Re: largest finite float from zongaro@ca.ibm.com on 2002-01-23 (www-xml-schema-comments@w3.org from January to March 2002)

From: <zongaro@ca.ibm.com>
Date: Wed, 23 Jan 2002 16:58:04 -0500
To: www-xml-schema-comments@w3.org
Cc: cmsmcq@acm.org, davep@acm.org, ashokma@microsoft.com, Paul.V.Biron@kp.org
Message-ID: <OF534C4F5B.66D85E07-ON85256B4A.00642AFD@torolab.ibm.com>
C.M. Sperberg-McQueen wrote:
[[
The largest finite float, if I understand the notes correctly, is

    m * 2**e

where ** means exponentiation,
        m is the largest number representable in the mantissa, and
        e is the largest number representable as an exponent

Since we have

   m = 2 ** 24 - 1
   e = 127

it follows that

   m * 2**e = (2**24) * (2**127) - 2**127
            = 2**151 - 2**127

]]

A small correction here - the maximum value of e in that formula is 
actually 104 (the minimum value is -149), so I believe the largest finite 
float value is 2^128 - 2^104, which is approximately 3.4028x10^38.  (I'll 
refer to it as M below.)

<<Decimal representation snipped>>

[[
Some things are, unfortunately, not so clear to me:

   (a) what the next largest float would be if we had one
   (b) where the watershed point is between infinity and 2.85...E45
   (c) whether the negative numbers are exactly the same as these
       plus a minus sign, or divergent in some way

I don't believe there has been any confusion over the watershed
between zero and the smallest representable float.

Dave, if you can confirm that I have correctly interpreted your
notes, I'd be grateful.  Ditto if anyone can shed light on questions
(a), (b), (c) above.
]]

     Regarding question (a), I'm not sure if there is a sensible answer to 
that.  To have a next larger finite float value, you'd have to have either 
more bits in the mantissa or more bits in the exponent - which you choose 
determines what would be the next larger float value.

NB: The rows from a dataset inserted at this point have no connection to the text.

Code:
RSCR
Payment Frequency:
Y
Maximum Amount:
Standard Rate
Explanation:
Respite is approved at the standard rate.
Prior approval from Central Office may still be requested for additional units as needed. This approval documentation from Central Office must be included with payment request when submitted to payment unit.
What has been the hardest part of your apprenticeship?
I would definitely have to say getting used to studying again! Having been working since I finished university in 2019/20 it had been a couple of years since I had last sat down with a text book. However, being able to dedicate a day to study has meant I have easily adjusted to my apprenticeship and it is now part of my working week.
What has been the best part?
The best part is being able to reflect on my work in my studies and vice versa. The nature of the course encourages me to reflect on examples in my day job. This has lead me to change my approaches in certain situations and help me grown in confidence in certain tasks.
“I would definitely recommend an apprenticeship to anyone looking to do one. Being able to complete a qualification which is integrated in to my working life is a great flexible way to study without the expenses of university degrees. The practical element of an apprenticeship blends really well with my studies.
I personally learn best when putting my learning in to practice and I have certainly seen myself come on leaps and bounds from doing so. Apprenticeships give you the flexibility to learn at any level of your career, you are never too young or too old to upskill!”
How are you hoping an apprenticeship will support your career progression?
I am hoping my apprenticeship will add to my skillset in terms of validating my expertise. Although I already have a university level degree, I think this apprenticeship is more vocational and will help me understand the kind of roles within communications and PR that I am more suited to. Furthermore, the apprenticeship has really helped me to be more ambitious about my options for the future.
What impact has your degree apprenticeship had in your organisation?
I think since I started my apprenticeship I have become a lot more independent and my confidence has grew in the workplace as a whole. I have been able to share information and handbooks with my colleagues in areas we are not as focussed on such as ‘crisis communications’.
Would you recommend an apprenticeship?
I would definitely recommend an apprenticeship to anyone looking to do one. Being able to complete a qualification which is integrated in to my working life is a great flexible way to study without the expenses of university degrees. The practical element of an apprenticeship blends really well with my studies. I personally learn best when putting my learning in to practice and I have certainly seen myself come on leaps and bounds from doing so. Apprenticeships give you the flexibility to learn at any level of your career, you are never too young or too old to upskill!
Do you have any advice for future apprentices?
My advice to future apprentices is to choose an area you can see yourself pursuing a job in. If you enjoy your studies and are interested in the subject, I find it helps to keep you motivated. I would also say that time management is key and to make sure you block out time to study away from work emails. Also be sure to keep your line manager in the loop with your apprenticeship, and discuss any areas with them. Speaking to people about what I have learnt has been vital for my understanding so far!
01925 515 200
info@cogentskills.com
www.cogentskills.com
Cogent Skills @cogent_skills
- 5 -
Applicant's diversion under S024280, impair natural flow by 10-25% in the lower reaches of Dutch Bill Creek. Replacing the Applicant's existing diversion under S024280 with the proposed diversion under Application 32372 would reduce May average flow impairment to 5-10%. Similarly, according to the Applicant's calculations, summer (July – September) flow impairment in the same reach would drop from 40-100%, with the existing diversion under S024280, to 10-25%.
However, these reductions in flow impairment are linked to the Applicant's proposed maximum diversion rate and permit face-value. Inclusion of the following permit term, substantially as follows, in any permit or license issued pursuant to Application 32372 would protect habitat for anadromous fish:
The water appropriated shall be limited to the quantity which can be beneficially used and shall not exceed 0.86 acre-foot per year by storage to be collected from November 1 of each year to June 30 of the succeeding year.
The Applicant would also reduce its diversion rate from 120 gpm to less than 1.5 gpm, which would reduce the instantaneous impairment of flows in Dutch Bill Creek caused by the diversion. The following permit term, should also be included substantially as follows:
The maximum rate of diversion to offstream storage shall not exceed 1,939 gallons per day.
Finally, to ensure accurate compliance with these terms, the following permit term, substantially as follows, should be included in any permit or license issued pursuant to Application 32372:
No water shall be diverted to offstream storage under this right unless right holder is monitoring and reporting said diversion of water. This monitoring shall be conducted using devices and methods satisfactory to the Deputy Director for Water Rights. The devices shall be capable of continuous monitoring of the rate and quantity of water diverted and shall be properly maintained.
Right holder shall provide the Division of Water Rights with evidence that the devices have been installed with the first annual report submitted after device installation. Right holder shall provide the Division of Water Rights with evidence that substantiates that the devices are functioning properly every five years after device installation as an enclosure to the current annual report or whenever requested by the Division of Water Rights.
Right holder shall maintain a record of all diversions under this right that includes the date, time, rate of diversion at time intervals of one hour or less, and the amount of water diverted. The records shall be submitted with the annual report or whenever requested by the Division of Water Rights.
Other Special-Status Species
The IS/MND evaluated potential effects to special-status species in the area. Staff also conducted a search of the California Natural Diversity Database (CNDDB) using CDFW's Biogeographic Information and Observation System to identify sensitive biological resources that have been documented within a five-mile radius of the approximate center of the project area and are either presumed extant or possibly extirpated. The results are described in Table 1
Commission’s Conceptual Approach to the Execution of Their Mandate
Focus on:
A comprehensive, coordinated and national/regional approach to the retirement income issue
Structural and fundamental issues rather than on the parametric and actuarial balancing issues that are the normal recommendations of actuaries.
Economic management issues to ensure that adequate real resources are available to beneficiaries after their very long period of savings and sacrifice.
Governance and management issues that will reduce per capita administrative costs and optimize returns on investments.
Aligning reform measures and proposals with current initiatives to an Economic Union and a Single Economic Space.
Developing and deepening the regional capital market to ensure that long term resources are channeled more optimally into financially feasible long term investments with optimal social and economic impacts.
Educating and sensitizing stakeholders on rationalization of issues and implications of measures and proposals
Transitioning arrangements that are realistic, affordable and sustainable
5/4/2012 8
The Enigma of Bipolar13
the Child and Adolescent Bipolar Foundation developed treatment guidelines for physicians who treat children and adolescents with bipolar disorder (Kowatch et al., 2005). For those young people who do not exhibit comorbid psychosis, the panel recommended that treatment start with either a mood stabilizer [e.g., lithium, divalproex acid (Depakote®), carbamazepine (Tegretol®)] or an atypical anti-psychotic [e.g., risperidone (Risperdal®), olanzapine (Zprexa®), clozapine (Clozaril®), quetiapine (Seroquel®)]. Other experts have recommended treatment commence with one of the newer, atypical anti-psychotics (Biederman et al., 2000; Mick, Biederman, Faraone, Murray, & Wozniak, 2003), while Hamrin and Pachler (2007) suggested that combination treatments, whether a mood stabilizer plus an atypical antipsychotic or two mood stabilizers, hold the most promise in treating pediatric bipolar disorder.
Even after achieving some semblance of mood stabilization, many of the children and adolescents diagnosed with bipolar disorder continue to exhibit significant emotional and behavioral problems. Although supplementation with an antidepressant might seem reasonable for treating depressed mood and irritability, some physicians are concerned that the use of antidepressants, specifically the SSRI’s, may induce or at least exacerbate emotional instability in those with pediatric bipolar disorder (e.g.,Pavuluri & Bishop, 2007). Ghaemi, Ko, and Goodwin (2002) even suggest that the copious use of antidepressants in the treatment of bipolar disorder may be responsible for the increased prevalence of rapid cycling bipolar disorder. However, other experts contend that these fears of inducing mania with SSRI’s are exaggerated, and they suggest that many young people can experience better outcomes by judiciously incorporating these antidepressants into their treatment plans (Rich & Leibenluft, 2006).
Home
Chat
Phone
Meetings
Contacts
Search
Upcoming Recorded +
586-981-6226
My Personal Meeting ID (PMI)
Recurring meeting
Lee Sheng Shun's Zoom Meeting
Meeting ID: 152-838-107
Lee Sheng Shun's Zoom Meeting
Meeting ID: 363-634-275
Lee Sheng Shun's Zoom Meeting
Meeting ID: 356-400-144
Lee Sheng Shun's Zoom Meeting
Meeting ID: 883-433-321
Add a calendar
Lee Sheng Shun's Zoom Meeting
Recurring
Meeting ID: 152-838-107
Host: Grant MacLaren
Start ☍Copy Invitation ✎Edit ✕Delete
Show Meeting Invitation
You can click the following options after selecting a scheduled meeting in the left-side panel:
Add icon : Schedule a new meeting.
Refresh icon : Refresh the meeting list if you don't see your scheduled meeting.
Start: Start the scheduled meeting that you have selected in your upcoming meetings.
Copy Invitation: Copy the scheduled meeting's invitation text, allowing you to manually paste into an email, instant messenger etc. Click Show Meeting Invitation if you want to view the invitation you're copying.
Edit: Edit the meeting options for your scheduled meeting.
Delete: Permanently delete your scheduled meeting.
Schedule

     By "the watershed point", I assume you're asking at what point do 
values in the lexical space map to infinity rather than mapping to the 
largest finite float value.  I'm not sure whether there was any discussion 
of this after May, 2001 - or perhaps you're picking up the thread - but at 
that point the question was unresolved.  Section 3.2.4 of the Datatypes 
recommendation [1] states (in part) the following.

[[
A literal in the ·lexical space· representing a decimal number d maps to the normalized value in the ·value space· of float that is closest to d in the sense defined by [Clinger, WD (1990)]; if d is exactly halfway between two such values then the even value is chosen. 

]]

     A literal reading of that text would have any lexical value 
representing a decimal number greater than M map to M, because that's the 
closest normalized value in the value space.  So, for instance, 
1.0E+100000 would map to M.  I believe that behaviour would be contrary to 
the expectations of most users.

     Clinger [2] leaves the behaviour for overflow up to "the policies 
that have been established for handling overflow and underflow within the 
particular floating point number system in question."  I think the most 
reasonable behaviour would be that literals that represent decimal numbers 
in the range [M,M+2^103) would map to the value M, and that literals that 
represent decimal numbers greater than or equal to M+2^103 would map to 
positive infinity.


    I just noticed another problem with the specification of how lexical 
values map to float values in the value space.  The text cited above 
assumes that, of two consecutive normalized values in the value space, one 
will be even and the other will be odd.  Consider the following decimal 
values:  16777216, 16777217 and 16777218.  The first is 2^24, the second is 2^24+1, 
the third is 2^24+2.  However, only 2^24 (m=2^23, e=1) and 2^24+2 
(m=2^23+1, e=1) are values in the value space of float.  The value 
16777217 is exactly halfway between the other two values, but both those 
values are even.  To which value in the value space does 16777217 map? 
Indeed, all finite values in the value space that are greater than 2^24 
are even!

    Here are some other consecutive values to consider:  4194303.75, 4194303.5, 4194303.25, 4194303.  Which of each consecutive 
pair could be considered to be even?

    It could be that it was intended that such a decimal value map to the 
float value whose value of "m" is even (in the formula m*2^e).  If that's 
the case, the definition of m and e will need to be made more precise, 
because many values can be expressed in more than one way:  for example, 
the value 4 could be expressed as having m=4 and e=0 (4x2^2), or m=4 and 
e=1 (2x2^1).

Thanks,

Henry
[1] http://www.w3.org/TR/2001/REC-xmlschema-2-20010502/#float
[2] ftp://ftp.ccs.neu.edu/pub/people/will/howtoread.ps
------------------------------------------------------------------
Henry Zongaro      XML Parsers development
IBM SWS Toronto Lab   Tie Line 969-6044;  Phone (905) 413-6044
mailto:zongaro@ca.ibm.com
Received on Wednesday, 23 January 2002 16:58:48 UTC